Here’s a rough example. If you usually iron 2 hours a week with a 2kW iron at 28p per kWh, that’s about £1.12 weekly. Trim that to quick steaming for half the time, and you could save around £29 a year. The bigger win is time. Ten weekday shirts that each need a light refresh might take 10–20 minutes with a steamer rather than a full ironing session. That’s time back for homework checks, breakfast, or catching a bus.

Tips to get crisp results

  • Hang garments on a sturdy hanger, pull the hem gently to keep fabric taut, and steam in slow downward strokes.
  • Keep a small distance between head and fabric to avoid wet spots; let steam do the work rather than pressing hard.
  • Test delicate fabrics at a seam first. Some silks and finishes prefer brief, glancing passes.
  • Empty the water tank after use and leave the unit to cool before storing.
  • In hard‑water areas, consider de‑scaling periodically or using filtered water to limit limescale buildup.
  • Keep hot steam away from children and pets. The auto shut‑off helps, but always unplug when you step away.

When an iron still wins

If you want knife‑sharp creases on tailored trousers or to press heavy cotton to a flat finish, a traditional iron remains the better tool. Think of a steamer as the everyday problem‑solver: it freshens fabrics, lifts light wrinkles, and revives shape. For big laundry days or formal outfits, you might still reach for the board.

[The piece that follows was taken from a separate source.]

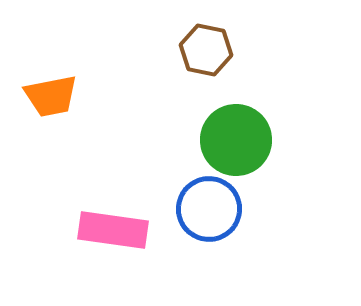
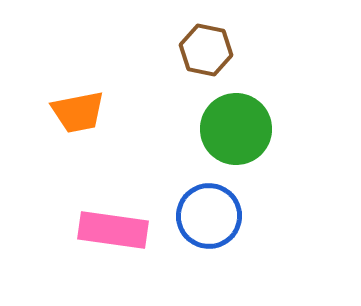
orange trapezoid: moved 27 px right, 16 px down
green circle: moved 11 px up
blue circle: moved 7 px down
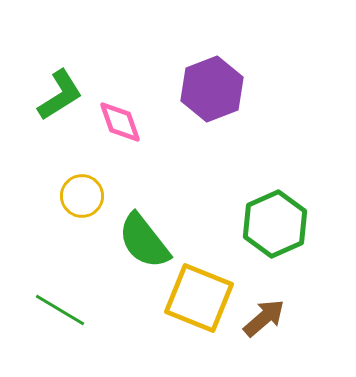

Three‑year warranty, board‑free operation, and a foldable design make this a practical, low‑stress addition to the cleaning cupboard.

Why this matters right now

Households continue to rebalance time, energy and space. A compact steamer fits that equation. It reduces setup friction, handles more than just clothes, and helps renters or small‑home owners who cannot store big kit. At £29.99, it sits in the impulse‑upgrade bracket but carries a warranty that rewards frequent use.

If you already own a good iron, this isn’t about replacing it. It’s about cutting the number of times you need it. Keep the steamer by the wardrobe, deal with creases before they become chores, and move on with your day. For busy families, that shift turns a dreaded task into a two‑minute fix—and that’s where the hours saved begin to add up.

2 thoughts on “Tired parents, could £29.99 save you 2 hours a week? Lakeland’s foldable steamer takes on creases”

  1. Célineénergie6

    Parent of two; the steam-lock and auto shut-off sound like lifesavers. Does it defintely heat up fast enough for a 7:45 panic dash?

  2. Mariepassion

    £29.99 is fair, but how’s the output on thicker cotton or linen? If it leaves damp spots, that’s a no from me. Any real-world pics from actual school‑run mornings?